It’s a PR calamity right? But a great story. On Wednesday at around 5.30 AM Swiss police arrested nine FIFA officials and began proceedings to extradite them to the US. The FBI and the Justice Department described a long list of indictments including racketeering, money laundering and bribery. Colourful stories emerged about former FIFA Executive Committee member Chuck Blazer who, after being exposed for tax fraud, turned informant and wore wire taps in meetings with FIFA executives at the London Olympics. Back in Switzerland, a separate investigation has begun into the awarding of the 2018 (Russia) and 2022 (Qatar) World Cups.
FIFA President Sepp Blatter, likely to be re-elected today, talked of FIFA’s reputation being “dragged through the mud” – but refused to resign.
But from a marketing perspective – where does that leave FIFA’s sponsors?

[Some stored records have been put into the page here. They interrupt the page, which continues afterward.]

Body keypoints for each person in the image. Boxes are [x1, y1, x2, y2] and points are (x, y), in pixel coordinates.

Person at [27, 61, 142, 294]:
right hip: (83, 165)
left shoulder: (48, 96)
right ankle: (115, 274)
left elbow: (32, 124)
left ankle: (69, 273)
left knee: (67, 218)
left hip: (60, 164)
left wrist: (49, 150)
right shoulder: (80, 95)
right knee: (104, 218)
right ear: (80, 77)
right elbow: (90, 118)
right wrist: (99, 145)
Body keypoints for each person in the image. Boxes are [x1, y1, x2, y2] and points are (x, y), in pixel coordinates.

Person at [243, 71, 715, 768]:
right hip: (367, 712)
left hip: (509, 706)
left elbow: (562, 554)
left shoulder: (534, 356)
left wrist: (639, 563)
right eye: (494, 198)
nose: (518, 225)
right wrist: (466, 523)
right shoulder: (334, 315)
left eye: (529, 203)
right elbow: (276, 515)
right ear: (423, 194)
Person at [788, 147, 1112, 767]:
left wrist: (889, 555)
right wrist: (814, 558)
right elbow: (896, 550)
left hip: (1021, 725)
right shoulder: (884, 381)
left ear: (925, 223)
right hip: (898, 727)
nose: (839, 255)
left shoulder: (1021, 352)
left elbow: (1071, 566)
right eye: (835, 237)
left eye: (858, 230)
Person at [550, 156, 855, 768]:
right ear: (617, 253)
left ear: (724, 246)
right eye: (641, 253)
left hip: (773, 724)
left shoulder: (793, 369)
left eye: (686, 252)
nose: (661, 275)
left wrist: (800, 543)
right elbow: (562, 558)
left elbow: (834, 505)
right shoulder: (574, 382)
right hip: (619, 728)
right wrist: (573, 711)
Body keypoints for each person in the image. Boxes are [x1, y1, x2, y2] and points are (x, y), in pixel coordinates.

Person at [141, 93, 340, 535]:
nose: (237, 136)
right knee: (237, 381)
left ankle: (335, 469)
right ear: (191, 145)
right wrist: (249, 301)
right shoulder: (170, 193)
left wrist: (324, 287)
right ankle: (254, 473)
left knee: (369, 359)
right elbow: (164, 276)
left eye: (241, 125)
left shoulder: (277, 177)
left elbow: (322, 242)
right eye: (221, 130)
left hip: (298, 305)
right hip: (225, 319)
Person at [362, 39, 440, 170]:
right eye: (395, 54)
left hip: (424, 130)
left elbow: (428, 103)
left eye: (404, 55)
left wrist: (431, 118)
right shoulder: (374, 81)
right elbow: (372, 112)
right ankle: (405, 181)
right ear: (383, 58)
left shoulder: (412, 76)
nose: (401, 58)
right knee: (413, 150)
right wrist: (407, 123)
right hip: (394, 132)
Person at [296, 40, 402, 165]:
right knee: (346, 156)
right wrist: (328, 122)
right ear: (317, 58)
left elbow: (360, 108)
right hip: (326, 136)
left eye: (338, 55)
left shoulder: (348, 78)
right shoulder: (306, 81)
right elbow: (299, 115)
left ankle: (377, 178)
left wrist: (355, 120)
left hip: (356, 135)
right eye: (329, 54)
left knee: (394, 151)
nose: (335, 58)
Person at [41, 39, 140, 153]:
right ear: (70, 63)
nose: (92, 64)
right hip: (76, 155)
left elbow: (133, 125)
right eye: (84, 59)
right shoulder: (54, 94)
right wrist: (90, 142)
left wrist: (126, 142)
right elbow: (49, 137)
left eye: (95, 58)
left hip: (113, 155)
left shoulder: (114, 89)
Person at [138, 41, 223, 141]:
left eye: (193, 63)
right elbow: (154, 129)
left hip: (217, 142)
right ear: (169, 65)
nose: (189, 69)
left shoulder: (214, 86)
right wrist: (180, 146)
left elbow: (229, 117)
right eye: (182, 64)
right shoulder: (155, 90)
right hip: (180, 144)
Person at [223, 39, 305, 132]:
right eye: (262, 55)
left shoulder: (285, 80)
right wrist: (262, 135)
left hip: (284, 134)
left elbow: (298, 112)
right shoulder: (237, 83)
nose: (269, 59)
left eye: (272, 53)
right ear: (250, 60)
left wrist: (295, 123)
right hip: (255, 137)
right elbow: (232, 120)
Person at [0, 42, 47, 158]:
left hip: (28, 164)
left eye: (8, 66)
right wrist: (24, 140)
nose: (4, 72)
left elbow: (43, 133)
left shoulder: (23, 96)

VISA quickly issued a strongly worded statement: “Our disappointment and concern with FIFA in light of today’s developments is profound…it is important that FIFA makes changes now”. “Should FIFA fail to do so, we have informed it that we will reassess our sponsorship.” Similar, though less threatening statements emerged from Adidas, Coca Cola (“This lengthy controversy has tarnished the mission and ideals of the FIFA World Cup”) Hyundai (“extremely concerned”) and McDonalds (the news from the US Department of Justice is extremely concerning”).
So will any of these giants pull their support from FIFA? Marketing web site Brand Republic ran a story this morning entitled Who will replace FIFA’s ‘tarnished’ sponsors? The sums involved are considerable. It is estimated that each of these players is investing at least £20 million a year for their various sponsorship rights and deals, mostly relating to the World Cup.

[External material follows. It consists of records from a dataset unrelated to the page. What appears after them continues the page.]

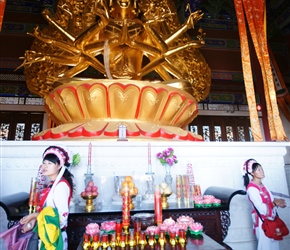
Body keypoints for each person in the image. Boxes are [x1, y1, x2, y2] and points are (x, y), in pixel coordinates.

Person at [20, 146, 74, 250]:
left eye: (50, 163)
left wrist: (35, 215)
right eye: (44, 163)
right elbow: (46, 211)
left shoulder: (60, 186)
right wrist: (34, 221)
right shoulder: (51, 185)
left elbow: (61, 217)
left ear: (59, 166)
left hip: (55, 238)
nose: (45, 166)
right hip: (46, 235)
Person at [242, 158, 287, 250]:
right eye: (258, 170)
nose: (262, 171)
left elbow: (270, 199)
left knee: (274, 245)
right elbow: (260, 207)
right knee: (265, 246)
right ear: (252, 173)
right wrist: (274, 203)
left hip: (271, 219)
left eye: (261, 168)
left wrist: (278, 203)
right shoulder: (252, 188)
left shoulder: (262, 185)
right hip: (262, 221)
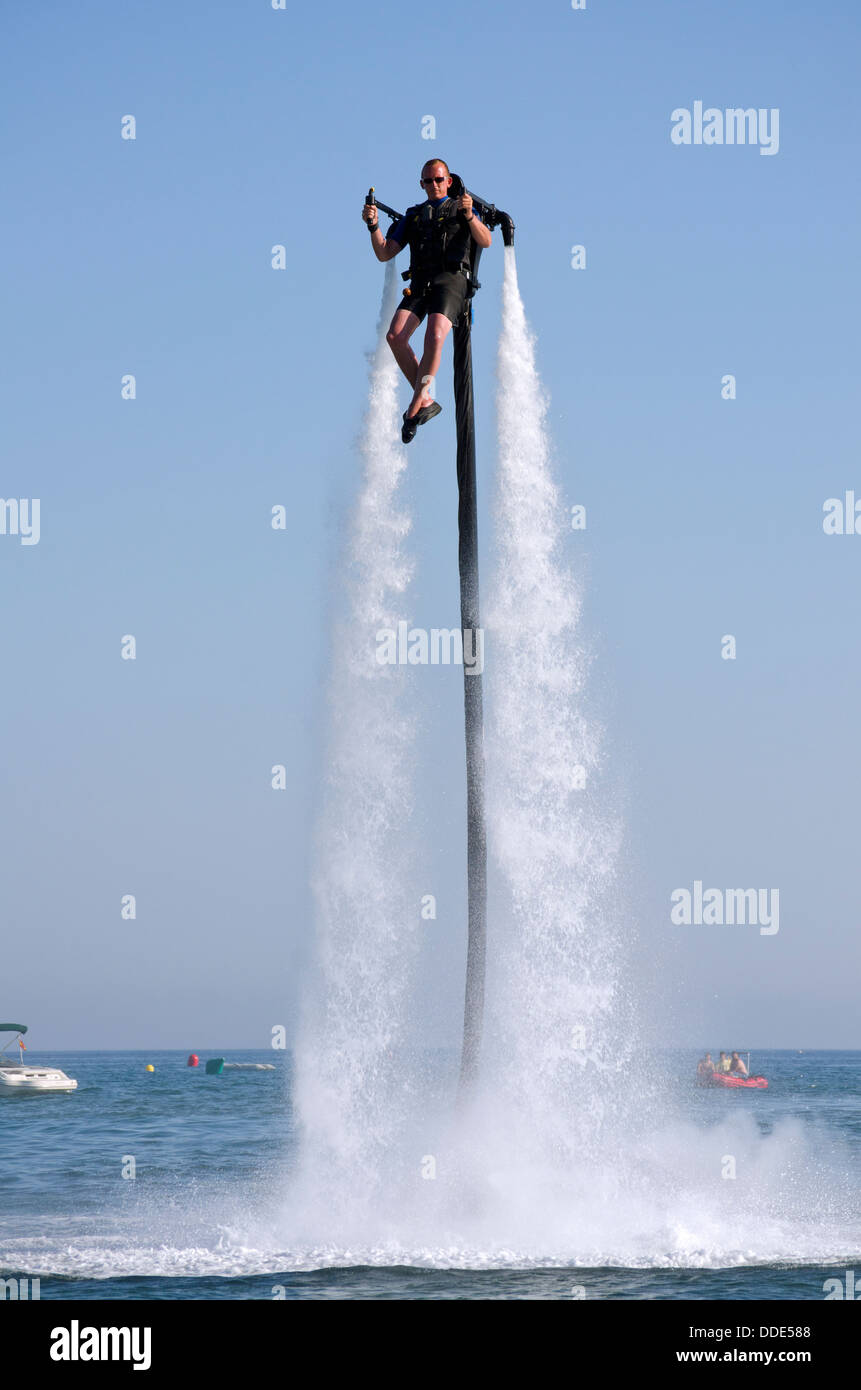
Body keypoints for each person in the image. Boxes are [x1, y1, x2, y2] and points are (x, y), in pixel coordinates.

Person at [362, 158, 492, 443]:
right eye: (427, 181)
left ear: (448, 181)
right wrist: (373, 226)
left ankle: (413, 408)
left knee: (434, 336)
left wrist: (470, 217)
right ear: (421, 184)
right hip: (422, 283)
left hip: (450, 281)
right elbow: (385, 252)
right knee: (395, 336)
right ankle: (425, 400)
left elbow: (485, 240)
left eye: (438, 179)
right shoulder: (415, 215)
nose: (433, 185)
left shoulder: (461, 208)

The answer is almost certainly no. That’s because the property they are sponsoring is not FIFA. That is merely the administrative facilitator. They are supporting the game and the events. Note how Coca Cola’s statement refers to the mission and ideals not of FIFA but of the World Cup. Nobody is saying the World Cup is less important because FIFA is corrupt (which is hardly new news in any case). The real properties being supported have not been tarnished, even if the people who govern them have.

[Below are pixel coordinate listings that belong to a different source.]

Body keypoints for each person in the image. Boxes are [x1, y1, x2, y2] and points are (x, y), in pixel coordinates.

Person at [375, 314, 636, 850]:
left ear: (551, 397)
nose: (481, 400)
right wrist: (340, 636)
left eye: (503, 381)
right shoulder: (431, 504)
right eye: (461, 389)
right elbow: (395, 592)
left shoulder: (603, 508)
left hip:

Interestingly, recent World Cups have been sometimes referred to as ‘The FIFA World Cup’. This was always a mistake. And nobody in the real world (fans rather than broadcasters given an official script) has ever referred to it as the FIFA World Cup.
There is a caveat. If the furore over FIFA reaches such a frenzy, there could be a point where the reputation benefit from publicly and loudly walking away from the sponsorship achieves more good for the sponsoring brand than the sponsorship itself. This is frankly unlikely.
I predict that the only sponsors who walk away from FIFA will be those who are disillusioned at the economic returns they are getting. It is already difficult to justify these sponsorships in terms of ROI, they tend to be more ‘vanity’ or ‘profile’ driven. The current furore woud offer a neat story around a withdrawal.
But these are strategic associations rooted in long term brand building, not short term grandstanding.
Frankly, if I had been advising any of these brands, I would have advised the association with football is at best a risky reputational investment and at worst, a negative association. The beautiful game has in recent years become the cynical game. But if you want to create an association with the biggest, most prestigious, universal and popular asset in the sporting world, buying into football at the highest level is the biggest game in town. And that’s got very little to do with FIFA, however much we, in the chattering classes love to hate them.